“Otto Kreisler.”
Within half an hour this was posted. Then he went and had breakfast with more tranquillity and relish than he had known for some days. He sat up stiffly like a dilapidated but apparently in some way satisfied rooster at his café table. This life was now settled, pressure ceased. He had come to a conventional and respectable decision. His conduct the night before, for instance, had not been at all respectable. Death—like a monastery—was before him, with equivalents of a slight shaving of the head merely, a handful of vows, some desultory farewells, very restricted space, but none the worse for that; with something like the disagreeableness of a dive for one not used to deep water. But he had got into life, anyhow, by mistake; il s’était trompé de porte. His life might almost have been regarded as a long and careful preparation for voluntary death. The nightmare of Death, as it haunted the imaginations of the Egyptians, had here been conjured in another way. Death was not to be overcome with embalmings and Pyramids, or fought within the souls of children. It was confronted as some other more uncompromising race (and yet also haunted by this terrible idea) might have been.
Instead of rearing smooth faces of immense stone against it, you imagine an unparalleled immobility in life, a race of statues, throwing flesh in Death’s path instead of basalt. Kreisler would have undoubtedly been a high priest among this people.
CHAPTER II
In a large fluid but nervous handwriting, the following letter lay, read, as it were: Bertha still keeping her eye on it from a distance:
“Dear Bertha,—I am writing at the Gare St.
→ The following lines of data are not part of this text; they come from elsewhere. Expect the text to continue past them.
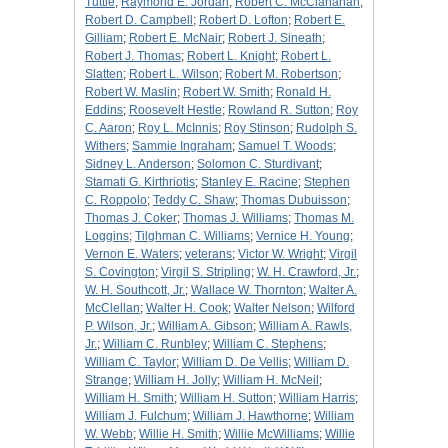
Tuttle
;
Raymond E. Jordan
;
Robert C. McClanahan
;
Robert D. Campbell
;
Robert D. Lofton
;
Robert E.
Gilliam
;
Robert E. McNair
;
Robert J. Sineath
;
Robert J. Thomas
;
Robert L. Knight
;
Robert L.
Slatten
;
Robert L. Wilson
;
Robert M. Robertson
;
Robert W. Maslin
;
Robert W. Smith
;
Ronald H.
Eddins
;
Roosevelt Hestle
;
Rowland R. Sutton
;
Roy
C. Aaron
;
Roy L. McInnis
;
Roy Stinson
;
Rudolph S.
Withers
;
Sammie Ingraham
;
Samuel T. Woods
;
Sidney L. Anderson
;
Solomon C. Sturdivant
;
Stamati G. Kirthriotis
;
Stanley E. Racine
;
Stephen
C. Roppolo
;
Teddy C. Shaw
;
Thomas Dubuisson
;
Thomas J. Coker
;
Thomas J. Williams
;
Thomas M.
Loggins
;
Tilghman C. Williams
;
Vernice H. Young
;
Vernon E. Waters
;
veterans
;
Victor W. Wright
;
Virgil
S. Covington
;
Virgil S. Stripling
;
W. H. Crawford, Jr.
;
W. H. Southcott, Jr.
;
Wallace W. Thornton
;
Walter A.
McClellan
;
Walter H. Cook
;
Walter Nelson
;
Wilford
P. Wilson, Jr.
;
William A. Gibson
;
William A. Rawls,
Jr.
;
William C. Runbley
;
William C. Stephens
;
William C. Taylor
;
William D. De Vellis
;
William D.
Strange
;
William H. Jolly
;
William H. McNeil
;
William H. Smith
;
William H. Sutton
;
William Harris
;
William J. Fulchum
;
William J. Hawthorne
;
William
W. Webb
;
Willie H. Smith
;
Willie McWilliams
;
Willie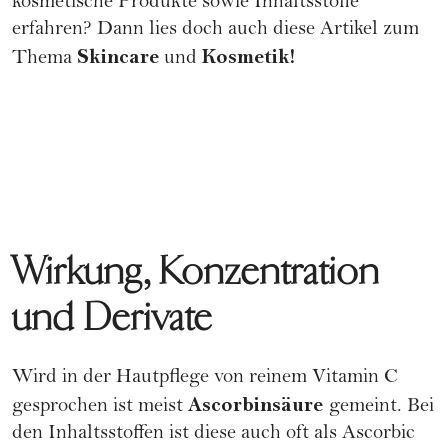
kosmetische Produkte sowie Inhaltsstoffe
erfahren? Dann lies doch auch diese Artikel zum
Skincare
Kosmetik!
Thema
und
Wirkung, Konzentration
und Derivate
Wird in der Hautpflege von reinem Vitamin C
Ascorbinsäure
gesprochen ist meist
gemeint. Bei
den Inhaltsstoffen ist diese auch oft als Ascorbic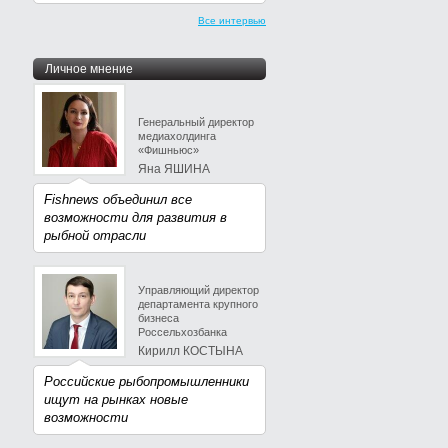
Все интервью
Личное мнение
Генеральный директор
медиахолдинга
«Фишньюс»
Яна ЯШИНА
Fishnews объединил все
возможности для развития в
рыбной отрасли
Управляющий директор
департамента крупного
бизнеса
Россельхозбанка
Кирилл КОСТЫНА
Российские рыбопромышленники
ищут на рынках новые
возможности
Lazare, on my way to England. You have made things much easier for me in one way of course, far more difficult in another. Parenthetically, I may mention that the whimsical happenings between you and your absurd countryman in full moonlight are known to me. They were recounted with a wealth of detail that left nothing to the imagination, happily for my peculiar possessive sensitiveness, known to you. I don’t know whether that little red-headed bitch—the colour of Iscariot, so perhaps she is—is a friend of yours? Kreisler! I was offered an introduction to him the other day, which I refused. It seems he has introduced himself!
“Before, I had contemplated retiring to a little distance for the purpose of reflection. This last coup of yours necessitates a much further recul, withdrawal—a couple of hundred miles at least, I have judged. And as far as I can see I shall be some months—say ten—away. I am not wise enough to take your action au pied de la lettre; nevertheless, you may consider yourself free as women go. What I mean is you need not trouble to restrain the exuberance of your exploits in future. (What rubbish!) Let them develop naturally, right up to fiançailles, or elsewhere. I have a very German idea. Why should not girls have two or three fiancés? Not two or three husbands. But fiancé, especially nowadays, is an elastic term. Why shouldn’t fiancé take the place of husband? It is a very respectable word: a very respectable state. But my idea was that of a club, organized around the fiancée. You seem to me cut out for such a club. A man might spend quite a pleasant time with the other fiancés. A fine science of women would be developed, perhaps along Oriental lines a little. Then a man would remember the different clubs he had belonged to. Some very beautiful women might have a sort of University settled near them. To have belonged to one of these celebrated but ephemeral institutions would insure a man success with less illustrious queens. ‘He was a fiancé of Fräulein Stück’s, you know,’ would carry prestige. You have Germanized me in a horrible way! Anyhow, you may count on me should you think of starting a little institution of that sort. My address for the next few months will be 10 Waterford Street, London, W.C.—Yours,
“Sorbett.”
He spelt his name with two T’s because Bertha had never disciplined herself to suppress final consonants.